Fundraising runs on introductions
Charity fundraising runs on introductions. You know someone who knows someone who cares about youth sport in London. But mapping those connections by hand is slow, and the data is scattered across public filings nobody has time to read. The Charity Commission publishes annual reports, trustee lists, and financial statements for every registered charity in England and Wales. Somewhere in those documents are the people most likely to support Bloomsbury Football. The question is which ones, and why.
A discovery tool, not outreach automation
What I built is an intelligence tool — not a CRM, not outreach automation, pure discovery and qualification. The system ingests public Charity Commission filings (about 20,000 documents covering nearly 5,000 charity registries from 2019 to 2025), extracts entities (people, organisations, trusts, companies), resolves identities across documents, builds a relationship graph, and runs path-template scoring to find candidates who sit close to Bloomsbury's existing network. The output is a ranked list of candidates with explainable evidence chains. Every claim traces back to a specific source document, extraction run, and confidence score.
The pipeline
Raw documents enter an audit stage where they are catalogued and validated. An extraction layer powered by Claude pulls structured data from unstructured text: names, roles, affiliations, financial figures. A validation step quarantines low-confidence extractions. Entity resolution clusters mentions that refer to the same real-world person or organisation — reversibly, so human corrections propagate cleanly. Graph construction builds relationship edges between resolved entities. Then the discovery engine runs path templates and scores each candidate on two axes: how valuable they look, and how trustworthy the evidence is.
Why path templates beat a centrality score
I could have used PageRank or a generic graph centrality measure and called it a day. The problem is that nobody at Bloomsbury would trust a score they cannot explain.

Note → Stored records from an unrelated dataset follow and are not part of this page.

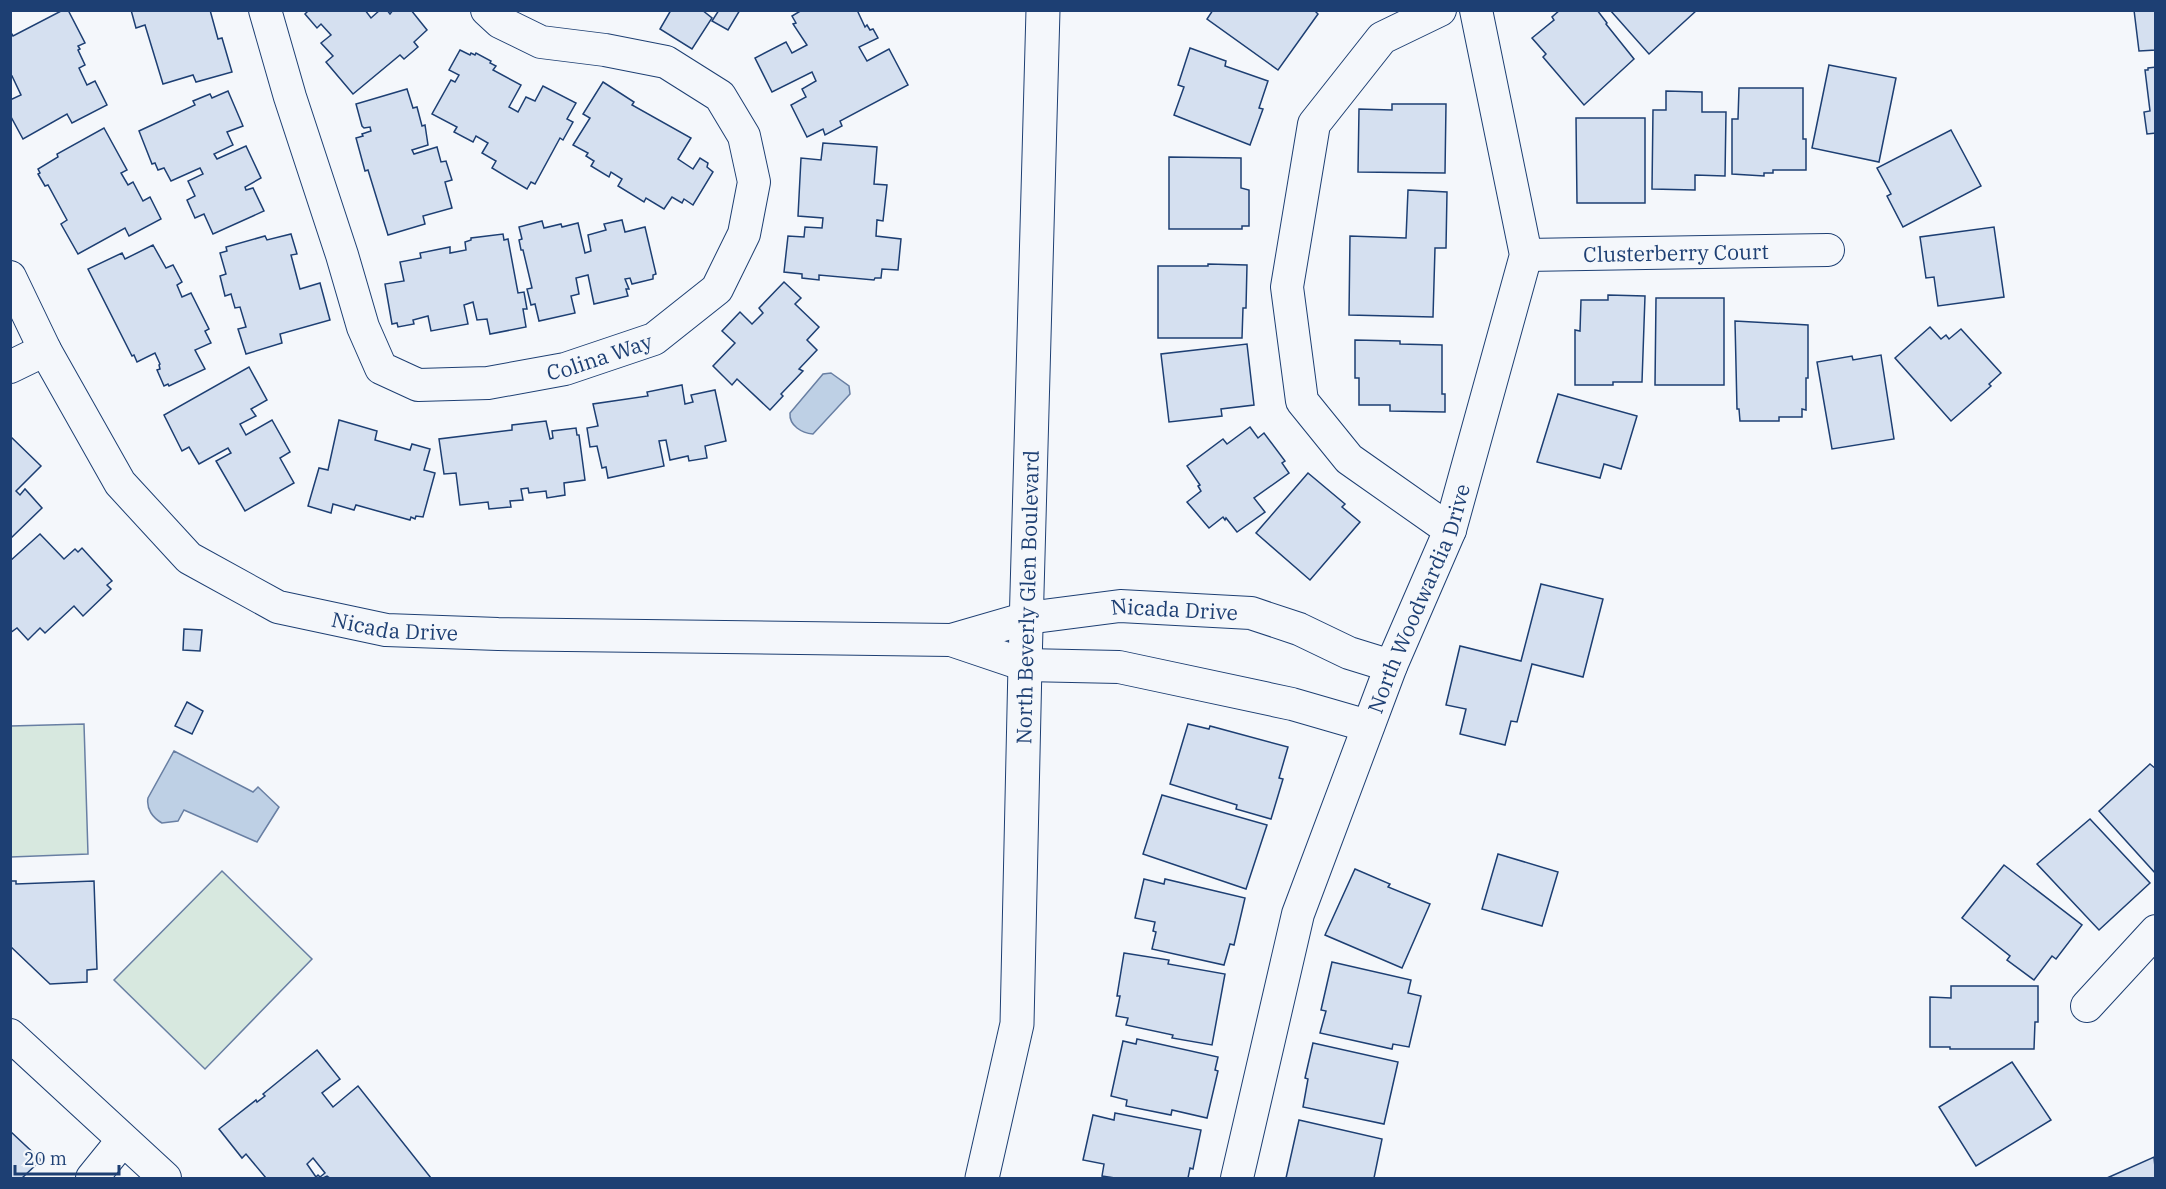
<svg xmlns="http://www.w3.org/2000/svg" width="2166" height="1189" viewBox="0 0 2166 1189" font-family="'IBM Plex Serif',serif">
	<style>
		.green { fill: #d7e8df; stroke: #687fa3; stroke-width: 1.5 }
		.water { fill: #bed0e5; stroke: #687fa3; stroke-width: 1.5 }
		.building { fill: #d5e0f0; stroke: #1d3f73; stroke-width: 1.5; fill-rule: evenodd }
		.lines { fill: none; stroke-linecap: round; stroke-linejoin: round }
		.street-casing { stroke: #1d3f73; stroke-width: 34 }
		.secondary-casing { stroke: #1d3f73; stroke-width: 35 }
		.street { stroke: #f4f7fb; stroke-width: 32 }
		.secondary { stroke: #f4f7fb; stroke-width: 33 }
		.labels { text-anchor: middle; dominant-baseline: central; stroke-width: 4.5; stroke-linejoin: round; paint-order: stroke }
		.street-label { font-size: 21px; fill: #1d3f73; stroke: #f4f7fb }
	</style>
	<rect width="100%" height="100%" fill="#f4f7fb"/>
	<g class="green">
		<path d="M 84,724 L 88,854 L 11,857 L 11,726 Z"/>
		<path d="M 222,871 L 312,959 L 205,1069 L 114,980 Z"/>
	</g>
	<g class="water">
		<path d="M 831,373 L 849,386 L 850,394 L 813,434 C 802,433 789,426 790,413 L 823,374 Z"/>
		<path d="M 174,751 L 253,792 L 258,787 L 279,807 L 257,842 L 184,810 L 178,821 L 162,823 C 153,818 146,809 148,798 Z"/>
	</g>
	<g class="building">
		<path d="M 63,10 L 68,10 L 85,43 L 78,46 L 80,49 L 78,50 L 85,65 L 79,68 L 87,85 L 95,81 L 107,105 L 72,123 L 67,114 L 23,139 L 10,115 L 10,100 L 21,95 L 12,76 L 10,77 L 10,31 L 13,36 Z"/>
		<path d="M 131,10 L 210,10 L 218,39 L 222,38 L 232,72 L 196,82 L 193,75 L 163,84 L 145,25 L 136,28 Z"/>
		<path d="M 309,10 L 365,10 L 371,18 L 380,10 L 387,10 L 390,14 L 393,10 L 411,10 L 427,30 L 414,42 L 418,47 L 404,59 L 400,55 L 353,94 L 326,62 L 333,56 L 321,43 L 331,35 L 321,24 L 317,28 L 305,14 Z"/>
		<path d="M 671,10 L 702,10 L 712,18 L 692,49 L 660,29 Z"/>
		<path d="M 719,10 L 740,10 L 728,30 L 712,21 Z"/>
		<path d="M 802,10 L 857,10 L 865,27 L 867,25 L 870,30 L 873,29 L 878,38 L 859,47 L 867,61 L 889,49 L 908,85 L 840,121 L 842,126 L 825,135 L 823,129 L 807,137 L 791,105 L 806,97 L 802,89 L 816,81 L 812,72 L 772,92 L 755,58 L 786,42 L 792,53 L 807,45 L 793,24 L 796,23 L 792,16 Z"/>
		<path d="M 1213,10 L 1314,10 L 1318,14 L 1278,70 L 1207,19 Z"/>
		<path d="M 1560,10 L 1597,10 L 1607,23 L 1606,24 L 1634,59 L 1584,105 L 1543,57 L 1546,54 L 1532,38 L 1554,20 L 1552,17 Z"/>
		<path d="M 1610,10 L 1697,10 L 1649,54 Z"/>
		<path d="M 2134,10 L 2156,10 L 2156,50 L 2139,51 Z"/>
		<path d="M 1190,48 L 1226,61 L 1225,66 L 1268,81 L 1259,108 L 1263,109 L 1250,145 L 1174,115 L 1184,87 L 1178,85 Z"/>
		<path d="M 460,50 L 470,55 L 471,53 L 475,55 L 476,53 L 491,61 L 490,63 L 496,66 L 493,70 L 521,85 L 509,107 L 518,112 L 526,97 L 535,101 L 543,86 L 576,103 L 567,119 L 573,122 L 563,140 L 560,138 L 535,184 L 531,182 L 527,189 L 492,168 L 496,161 L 482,153 L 488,143 L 476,136 L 473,142 L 454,132 L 457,127 L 432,114 L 451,80 L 455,82 L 459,75 L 449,70 Z"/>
		<path d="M 1829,65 L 1896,78 L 1879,162 L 1812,148 Z"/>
		<path d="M 2156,67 L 2156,133 L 2147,134 L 2144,112 L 2150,111 L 2145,70 L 2148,70 L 2148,68 Z"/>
		<path d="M 603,82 L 634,102 L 632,105 L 691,138 L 678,159 L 693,169 L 700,158 L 708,163 L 707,167 L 713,172 L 693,205 L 684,199 L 682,203 L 672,197 L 664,209 L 646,198 L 644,202 L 618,186 L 622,179 L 611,172 L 609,177 L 591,166 L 594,161 L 586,156 L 588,153 L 573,145 L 590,118 L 583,114 Z"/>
		<path d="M 1739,88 L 1803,88 L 1803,139 L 1806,139 L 1806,170 L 1773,170 L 1773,173 L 1764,173 L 1764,176 L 1732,174 L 1732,119 L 1738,119 Z"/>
		<path d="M 407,89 L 413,108 L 417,107 L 422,126 L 425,125 L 428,145 L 412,150 L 414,154 L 437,147 L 441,162 L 446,161 L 452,180 L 445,182 L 452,208 L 423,216 L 425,224 L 388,235 L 368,170 L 365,171 L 356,138 L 363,136 L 362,134 L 371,131 L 370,127 L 364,128 L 362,126 L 356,104 Z"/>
		<path d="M 228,91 L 243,126 L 227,132 L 233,145 L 214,154 L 217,159 L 246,146 L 261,178 L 245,187 L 246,190 L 253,188 L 264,211 L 213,234 L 204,214 L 195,218 L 187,200 L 195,196 L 188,181 L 203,174 L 200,168 L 171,181 L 164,168 L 158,170 L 155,163 L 152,164 L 139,131 L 195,105 L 193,101 L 210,94 L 212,98 Z"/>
		<path d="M 1666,91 L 1702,92 L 1702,112 L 1726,112 L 1725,176 L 1695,175 L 1695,190 L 1652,189 L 1653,110 L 1666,110 Z"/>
		<path d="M 1392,104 L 1446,104 L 1445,173 L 1358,172 L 1359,109 L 1392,110 Z"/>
		<path d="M 1576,118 L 1645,118 L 1645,203 L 1577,203 Z"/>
		<path d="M 104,128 L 127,170 L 121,173 L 128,185 L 133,182 L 143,201 L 150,197 L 161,219 L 129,236 L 125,228 L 78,254 L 61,224 L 67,220 L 48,185 L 45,186 L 38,174 L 40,173 L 38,169 L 58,157 L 57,154 Z"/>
		<path d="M 1951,130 L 1981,186 L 1903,227 L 1887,196 L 1891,194 L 1877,168 Z"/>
		<path d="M 823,143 L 877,147 L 874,184 L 887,185 L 883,221 L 877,220 L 876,236 L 901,239 L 898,270 L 882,269 L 881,278 L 875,278 L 874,280 L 819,275 L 819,280 L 802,278 L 802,274 L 784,272 L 788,236 L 804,237 L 805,227 L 822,228 L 823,218 L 798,216 L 801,158 L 821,160 Z"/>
		<path d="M 1169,157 L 1241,158 L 1241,188 L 1249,190 L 1249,226 L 1242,226 L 1242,229 L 1169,229 Z"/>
		<path d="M 1408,190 L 1447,192 L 1446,248 L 1435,248 L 1433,317 L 1349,315 L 1350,236 L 1406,238 Z"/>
		<path d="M 622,220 L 625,232 L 645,227 L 656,274 L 653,275 L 653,279 L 632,284 L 630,278 L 625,279 L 629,289 L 626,289 L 628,296 L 594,304 L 588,275 L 576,278 L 579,294 L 571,296 L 575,313 L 539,321 L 535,304 L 531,305 L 527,289 L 532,288 L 523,250 L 521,250 L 519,240 L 522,239 L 519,227 L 542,221 L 544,228 L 561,224 L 562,227 L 578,223 L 585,253 L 591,251 L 588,235 L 606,230 L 604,224 Z"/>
		<path d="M 1994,227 L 2004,297 L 1938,306 L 1934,277 L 1926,278 L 1920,237 Z"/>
		<path d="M 291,234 L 297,254 L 291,255 L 300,289 L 320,283 L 330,320 L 280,334 L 282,343 L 246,354 L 238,329 L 246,327 L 240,307 L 235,308 L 231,294 L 225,296 L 220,276 L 226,274 L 220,253 L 227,251 L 226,247 L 265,236 L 267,240 Z"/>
		<path d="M 503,234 L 504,240 L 508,239 L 518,293 L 524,292 L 527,309 L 523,309 L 526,327 L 490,334 L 487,319 L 477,320 L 473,302 L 464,305 L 468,324 L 431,331 L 428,316 L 413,320 L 414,324 L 398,327 L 397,323 L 392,324 L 385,284 L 404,281 L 400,262 L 421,258 L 420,253 L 450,247 L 450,253 L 466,250 L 465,242 L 471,240 L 471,238 Z"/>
		<path d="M 153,245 L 166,268 L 173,265 L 182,282 L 177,285 L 182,297 L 191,293 L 209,329 L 205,331 L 211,343 L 195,350 L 205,369 L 169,386 L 168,384 L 164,386 L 157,370 L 160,369 L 159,365 L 160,364 L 155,353 L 137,362 L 134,355 L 132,356 L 88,269 L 122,253 L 125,259 Z"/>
		<path d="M 1208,264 L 1247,265 L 1246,308 L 1243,308 L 1242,338 L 1158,338 L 1158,266 L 1208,266 Z"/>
		<path d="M 784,282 L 801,298 L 795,304 L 819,327 L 807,340 L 817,350 L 799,369 L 803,371 L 781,394 L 783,396 L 770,410 L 737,379 L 732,385 L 713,366 L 735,343 L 722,331 L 740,312 L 752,324 L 763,313 L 759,308 Z"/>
		<path d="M 1608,295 L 1645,296 L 1642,382 L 1613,382 L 1613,385 L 1575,385 L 1575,330 L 1580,331 L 1581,300 L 1608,300 Z"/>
		<path d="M 1656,298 L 1724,298 L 1724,385 L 1655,385 Z"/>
		<path d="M 1735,321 L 1808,325 L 1808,378 L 1806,378 L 1806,410 L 1802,409 L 1802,417 L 1779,417 L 1779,421 L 1740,421 L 1739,409 L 1737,409 Z"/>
		<path d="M 1930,327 L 1941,339 L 1946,335 L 1949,339 L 1961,329 L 2001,373 L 1989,384 L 1991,386 L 1951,421 L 1895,358 Z"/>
		<path d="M 1355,340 L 1400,341 L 1400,344 L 1442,345 L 1442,394 L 1445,394 L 1445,412 L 1390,411 L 1390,405 L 1359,405 L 1359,378 L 1355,378 Z"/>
		<path d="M 1247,344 L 1254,405 L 1221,409 L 1222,416 L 1169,422 L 1161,354 Z"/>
		<path d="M 1881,355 L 1894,439 L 1832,449 L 1817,362 L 1852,356 L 1853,360 Z"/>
		<path d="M 249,367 L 267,400 L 251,409 L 256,416 L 240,424 L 246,435 L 272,420 L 290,452 L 280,458 L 294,483 L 245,511 L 216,461 L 231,453 L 228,448 L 199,464 L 189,447 L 182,451 L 164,415 Z"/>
		<path d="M 682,385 L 685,404 L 693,402 L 691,395 L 715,390 L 726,441 L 705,446 L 707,458 L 689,461 L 688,456 L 670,460 L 666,440 L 659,441 L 664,466 L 608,478 L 606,467 L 602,468 L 597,446 L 590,447 L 587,428 L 598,426 L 593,404 L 648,396 L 647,392 Z"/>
		<path d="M 1558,394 L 1637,416 L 1621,469 L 1604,464 L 1600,478 L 1537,462 Z"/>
		<path d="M 339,420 L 377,431 L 375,440 L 410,450 L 412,444 L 430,449 L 424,470 L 435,473 L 423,517 L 416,516 L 415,519 L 411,517 L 410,520 L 356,505 L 354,510 L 333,504 L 331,513 L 308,506 L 319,468 L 328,470 Z"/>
		<path d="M 546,421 L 550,439 L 553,438 L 552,431 L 576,428 L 577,435 L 579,435 L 585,480 L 564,483 L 565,495 L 547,498 L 546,491 L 529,493 L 528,488 L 521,489 L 523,500 L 510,501 L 511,507 L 489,509 L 488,502 L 460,505 L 456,473 L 444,474 L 439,439 L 512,430 L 512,425 Z"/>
		<path d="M 1250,427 L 1258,438 L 1264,433 L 1285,461 L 1282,463 L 1289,473 L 1254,498 L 1265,512 L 1237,532 L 1226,518 L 1225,520 L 1223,517 L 1209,528 L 1187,502 L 1201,491 L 1198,486 L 1200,485 L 1187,466 L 1223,439 L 1227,444 Z"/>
		<path d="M 10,436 L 41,466 L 16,491 L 20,495 L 25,489 L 42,508 L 10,539 Z"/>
		<path d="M 1308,473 L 1345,504 L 1342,507 L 1360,522 L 1310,580 L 1256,533 Z"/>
		<path d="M 40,534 L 64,559 L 75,549 L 78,552 L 82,548 L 112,581 L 107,585 L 111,589 L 83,616 L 74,606 L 45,633 L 40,628 L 28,640 L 17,628 L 10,633 L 10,561 Z"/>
		<path d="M 1541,584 L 1603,599 L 1583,677 L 1532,664 L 1517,722 L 1511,721 L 1505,745 L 1460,734 L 1466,709 L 1446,705 L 1460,646 L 1521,661 Z"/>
		<path d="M 184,629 L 202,630 L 200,651 L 183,650 Z"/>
		<path d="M 187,702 L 203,711 L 192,734 L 175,726 Z"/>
		<path d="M 1188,724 L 1209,729 L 1210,726 L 1288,747 L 1279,778 L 1283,779 L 1271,819 L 1236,809 L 1237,805 L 1170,784 Z"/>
		<path d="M 2150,764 L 2156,769 L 2156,874 L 2099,811 Z"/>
		<path d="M 1162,795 L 1267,825 L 1246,889 L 1143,854 Z"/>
		<path d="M 2090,819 L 2150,883 L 2099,930 L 2037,864 Z"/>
		<path d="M 1498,854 L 1558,872 L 1542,926 L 1482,909 Z"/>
		<path d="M 2004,865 L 2082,925 L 2056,959 L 2052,956 L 2034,980 L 2007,960 L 2010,956 L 1962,918 Z"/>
		<path d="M 1355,869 L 1390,884 L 1388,887 L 1430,904 L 1402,968 L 1325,935 Z"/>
		<path d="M 1144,879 L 1164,884 L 1165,879 L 1245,898 L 1234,945 L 1230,944 L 1224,965 L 1152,949 L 1156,932 L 1153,931 L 1155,922 L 1135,918 Z"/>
		<path d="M 10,881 L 16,881 L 16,884 L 94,881 L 97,969 L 87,970 L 87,982 L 50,984 L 10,946 Z"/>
		<path d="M 1124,953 L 1169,960 L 1168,964 L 1225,974 L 1212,1045 L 1172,1038 L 1173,1035 L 1126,1025 L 1128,1018 L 1116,1016 L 1120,996 L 1117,996 Z"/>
		<path d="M 1332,962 L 1411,980 L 1408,993 L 1421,996 L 1409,1047 L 1393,1044 L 1392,1049 L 1320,1033 L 1326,1011 L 1321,1010 Z"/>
		<path d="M 1951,986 L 2038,986 L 2038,1022 L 2035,1022 L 2034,1049 L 1950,1049 L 1950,1047 L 1930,1047 L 1930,997 L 1951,998 Z"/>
		<path d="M 1137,1039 L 1218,1057 L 1215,1070 L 1218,1071 L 1207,1118 L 1172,1110 L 1171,1115 L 1126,1106 L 1127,1100 L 1111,1096 L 1123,1041 L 1136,1044 Z"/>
		<path d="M 1313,1043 L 1398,1062 L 1384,1124 L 1303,1107 L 1308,1079 L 1305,1078 Z"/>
		<path d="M 317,1050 L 340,1079 L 322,1093 L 333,1107 L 358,1086 L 431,1178 L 330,1178 L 327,1176 L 323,1178 L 266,1178 L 246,1154 L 242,1158 L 219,1129 L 256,1100 L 257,1102 L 265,1096 L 263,1094 ZM 313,1158 L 325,1173 L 320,1177 L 318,1175 L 316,1177 L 307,1164 Z"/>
		<path d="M 2012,1062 L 2051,1120 L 1976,1166 L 1939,1107 Z"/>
		<path d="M 1115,1113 L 1201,1130 L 1193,1169 L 1190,1168 L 1188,1178 L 1115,1178 L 1102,1176 L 1104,1164 L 1083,1160 L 1093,1115 L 1114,1120 Z"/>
		<path d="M 1299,1120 L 1382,1139 L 1374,1178 L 1286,1178 Z"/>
		<path d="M 10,1131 L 41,1160 L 22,1178 L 10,1178 Z"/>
		<path d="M 2154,1157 L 2156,1178 L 2107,1178 Z"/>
	</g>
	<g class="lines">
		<g class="street-casing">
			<g id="street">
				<path id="s1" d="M 265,10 L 290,97 L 342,255 L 363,327 L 381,368 L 418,385 L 488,383 L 565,369 L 654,339 L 717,289 L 744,234 L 754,182 L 744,136 L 720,96 L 666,62 L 605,50 L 541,42 L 500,22 L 487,10"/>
				<path d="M 1440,10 L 1382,38 L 1314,124 L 1287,287 L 1302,401 L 1349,459 L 1450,530"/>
				<path id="s2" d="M 1526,255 L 1828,250"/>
				<path id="s3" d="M 10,277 L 45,350 L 120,483 L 189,558 L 278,607 L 386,630 L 498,634 L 951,640 L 1027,618 L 1120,606 L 1251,613 L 1299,629 L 1349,653 L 1391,666"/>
				<path d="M 10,367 L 45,350"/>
				<path d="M 951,640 L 1025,665 L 1119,667 L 1292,704 L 1368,726"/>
				<path d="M 2087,1006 L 2156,931"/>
				<path d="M 10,1035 L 165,1178"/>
				<path d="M 92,1178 L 122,1141"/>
				<path id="s4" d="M 1237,1178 L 1298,914 L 1391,666 L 1450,530 L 1526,255 L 1476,10"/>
			</g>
		</g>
		<g class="secondary-casing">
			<g id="secondary">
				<path id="s5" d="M 982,1178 L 1017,1024 L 1025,665 L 1043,10"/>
			</g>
		</g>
		<use href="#street" class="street"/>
		<use href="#secondary" class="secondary"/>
	</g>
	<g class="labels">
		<g class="street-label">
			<text stroke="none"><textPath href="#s2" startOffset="150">Clusterberry Court</textPath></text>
			<text stroke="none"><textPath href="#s1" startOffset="602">Colina Way</textPath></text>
			<text stroke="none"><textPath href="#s5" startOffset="585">North Beverly Glen Boulevard</textPath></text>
			<text stroke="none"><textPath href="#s4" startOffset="609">North Woodwardia Drive</textPath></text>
			<text stroke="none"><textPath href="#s3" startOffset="1340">Nicada Drive</textPath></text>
			<text stroke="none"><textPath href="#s3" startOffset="556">Nicada Drive</textPath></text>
		</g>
	</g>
	<rect width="2166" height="1189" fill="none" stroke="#1d3f73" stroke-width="24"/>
	<path d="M15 1165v9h104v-9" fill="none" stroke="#1d3f73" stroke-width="3"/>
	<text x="24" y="1165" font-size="18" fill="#1d3f73" stroke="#f4f7fb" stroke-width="4.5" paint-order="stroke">20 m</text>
</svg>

Path templates produce results like: 'Jane Smith is a trustee of the Wellspring Trust, which co-funds three programmes with London Youth, which Bloomsbury has partnered with since 2021.' That is a sentence a fundraiser can act on. An opaque number is not. The system recommends; humans decide. Every candidate goes through a review queue with structured decision codes before anything happens.
Where it stands
Adapted from the project write-up: the full application scaffold is deployed — Next.js frontend, Supabase backend with pgvector for embeddings, edge functions for the pipeline phases. The 72-page requirements document and 13-epic backlog are complete, a corpus of 20,444 filing documents is loaded, and active build is underway on the extraction and entity-resolution layers.